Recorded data

_ _ _

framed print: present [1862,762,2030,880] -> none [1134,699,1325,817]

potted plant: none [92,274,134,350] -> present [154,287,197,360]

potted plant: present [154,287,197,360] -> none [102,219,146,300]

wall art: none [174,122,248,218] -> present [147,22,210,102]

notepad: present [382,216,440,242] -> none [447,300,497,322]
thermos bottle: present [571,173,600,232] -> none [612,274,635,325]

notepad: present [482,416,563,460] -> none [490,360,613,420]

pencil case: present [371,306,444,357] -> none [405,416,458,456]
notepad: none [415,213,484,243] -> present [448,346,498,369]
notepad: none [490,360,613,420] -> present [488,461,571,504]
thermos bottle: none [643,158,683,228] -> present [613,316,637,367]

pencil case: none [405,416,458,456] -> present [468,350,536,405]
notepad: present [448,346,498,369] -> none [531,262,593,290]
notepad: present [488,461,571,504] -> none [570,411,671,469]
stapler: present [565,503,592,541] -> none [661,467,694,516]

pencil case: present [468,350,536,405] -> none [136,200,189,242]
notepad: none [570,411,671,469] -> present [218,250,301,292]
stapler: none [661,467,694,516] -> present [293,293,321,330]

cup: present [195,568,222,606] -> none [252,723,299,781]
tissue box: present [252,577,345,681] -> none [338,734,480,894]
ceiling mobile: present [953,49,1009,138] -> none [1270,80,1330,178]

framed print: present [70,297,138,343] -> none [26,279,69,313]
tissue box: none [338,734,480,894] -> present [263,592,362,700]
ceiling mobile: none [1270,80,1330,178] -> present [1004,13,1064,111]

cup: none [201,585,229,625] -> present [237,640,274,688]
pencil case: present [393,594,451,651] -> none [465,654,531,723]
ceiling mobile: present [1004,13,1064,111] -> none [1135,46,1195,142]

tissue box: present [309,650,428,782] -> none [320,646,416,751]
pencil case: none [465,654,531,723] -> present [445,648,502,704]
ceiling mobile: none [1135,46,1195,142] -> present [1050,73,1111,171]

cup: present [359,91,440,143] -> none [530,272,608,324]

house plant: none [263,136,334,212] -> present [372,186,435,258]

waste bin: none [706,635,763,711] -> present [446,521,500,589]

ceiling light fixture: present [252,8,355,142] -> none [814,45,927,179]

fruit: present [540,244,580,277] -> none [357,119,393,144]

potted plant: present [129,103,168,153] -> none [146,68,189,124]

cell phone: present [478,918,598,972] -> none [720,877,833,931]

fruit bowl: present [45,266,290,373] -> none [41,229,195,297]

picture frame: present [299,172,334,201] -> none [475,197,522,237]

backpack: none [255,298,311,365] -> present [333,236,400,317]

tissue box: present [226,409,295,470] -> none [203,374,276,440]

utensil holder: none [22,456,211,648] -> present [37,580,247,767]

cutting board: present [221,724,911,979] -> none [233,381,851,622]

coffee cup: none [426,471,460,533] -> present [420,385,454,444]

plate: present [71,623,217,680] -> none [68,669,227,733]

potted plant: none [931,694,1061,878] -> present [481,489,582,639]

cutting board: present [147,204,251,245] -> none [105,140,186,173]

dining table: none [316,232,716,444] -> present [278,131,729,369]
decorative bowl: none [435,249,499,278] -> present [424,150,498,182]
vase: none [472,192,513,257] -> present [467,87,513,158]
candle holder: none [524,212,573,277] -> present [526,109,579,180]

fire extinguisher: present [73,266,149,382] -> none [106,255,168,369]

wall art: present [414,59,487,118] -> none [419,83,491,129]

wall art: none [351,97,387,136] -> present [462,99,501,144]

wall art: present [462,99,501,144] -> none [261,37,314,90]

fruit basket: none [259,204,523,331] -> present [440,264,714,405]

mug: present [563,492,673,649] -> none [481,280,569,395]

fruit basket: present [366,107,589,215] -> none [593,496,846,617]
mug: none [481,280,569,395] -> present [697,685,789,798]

_ _ _

Your assignment: Output every record above exactly as it appears.

The answer:
framed print: present [1862,762,2030,880] -> none [1134,699,1325,817]

potted plant: none [92,274,134,350] -> present [154,287,197,360]

potted plant: present [154,287,197,360] -> none [102,219,146,300]

wall art: none [174,122,248,218] -> present [147,22,210,102]

notepad: present [382,216,440,242] -> none [447,300,497,322]
thermos bottle: present [571,173,600,232] -> none [612,274,635,325]

notepad: present [482,416,563,460] -> none [490,360,613,420]

pencil case: present [371,306,444,357] -> none [405,416,458,456]
notepad: none [415,213,484,243] -> present [448,346,498,369]
notepad: none [490,360,613,420] -> present [488,461,571,504]
thermos bottle: none [643,158,683,228] -> present [613,316,637,367]

pencil case: none [405,416,458,456] -> present [468,350,536,405]
notepad: present [448,346,498,369] -> none [531,262,593,290]
notepad: present [488,461,571,504] -> none [570,411,671,469]
stapler: present [565,503,592,541] -> none [661,467,694,516]

pencil case: present [468,350,536,405] -> none [136,200,189,242]
notepad: none [570,411,671,469] -> present [218,250,301,292]
stapler: none [661,467,694,516] -> present [293,293,321,330]

cup: present [195,568,222,606] -> none [252,723,299,781]
tissue box: present [252,577,345,681] -> none [338,734,480,894]
ceiling mobile: present [953,49,1009,138] -> none [1270,80,1330,178]

framed print: present [70,297,138,343] -> none [26,279,69,313]
tissue box: none [338,734,480,894] -> present [263,592,362,700]
ceiling mobile: none [1270,80,1330,178] -> present [1004,13,1064,111]

cup: none [201,585,229,625] -> present [237,640,274,688]
pencil case: present [393,594,451,651] -> none [465,654,531,723]
ceiling mobile: present [1004,13,1064,111] -> none [1135,46,1195,142]

tissue box: present [309,650,428,782] -> none [320,646,416,751]
pencil case: none [465,654,531,723] -> present [445,648,502,704]
ceiling mobile: none [1135,46,1195,142] -> present [1050,73,1111,171]

cup: present [359,91,440,143] -> none [530,272,608,324]

house plant: none [263,136,334,212] -> present [372,186,435,258]

waste bin: none [706,635,763,711] -> present [446,521,500,589]

ceiling light fixture: present [252,8,355,142] -> none [814,45,927,179]

fruit: present [540,244,580,277] -> none [357,119,393,144]

potted plant: present [129,103,168,153] -> none [146,68,189,124]

cell phone: present [478,918,598,972] -> none [720,877,833,931]

fruit bowl: present [45,266,290,373] -> none [41,229,195,297]

picture frame: present [299,172,334,201] -> none [475,197,522,237]

backpack: none [255,298,311,365] -> present [333,236,400,317]

tissue box: present [226,409,295,470] -> none [203,374,276,440]

utensil holder: none [22,456,211,648] -> present [37,580,247,767]

cutting board: present [221,724,911,979] -> none [233,381,851,622]

coffee cup: none [426,471,460,533] -> present [420,385,454,444]

plate: present [71,623,217,680] -> none [68,669,227,733]

potted plant: none [931,694,1061,878] -> present [481,489,582,639]

cutting board: present [147,204,251,245] -> none [105,140,186,173]

dining table: none [316,232,716,444] -> present [278,131,729,369]
decorative bowl: none [435,249,499,278] -> present [424,150,498,182]
vase: none [472,192,513,257] -> present [467,87,513,158]
candle holder: none [524,212,573,277] -> present [526,109,579,180]

fire extinguisher: present [73,266,149,382] -> none [106,255,168,369]

wall art: present [414,59,487,118] -> none [419,83,491,129]

wall art: none [351,97,387,136] -> present [462,99,501,144]

wall art: present [462,99,501,144] -> none [261,37,314,90]

fruit basket: none [259,204,523,331] -> present [440,264,714,405]

mug: present [563,492,673,649] -> none [481,280,569,395]

fruit basket: present [366,107,589,215] -> none [593,496,846,617]
mug: none [481,280,569,395] -> present [697,685,789,798]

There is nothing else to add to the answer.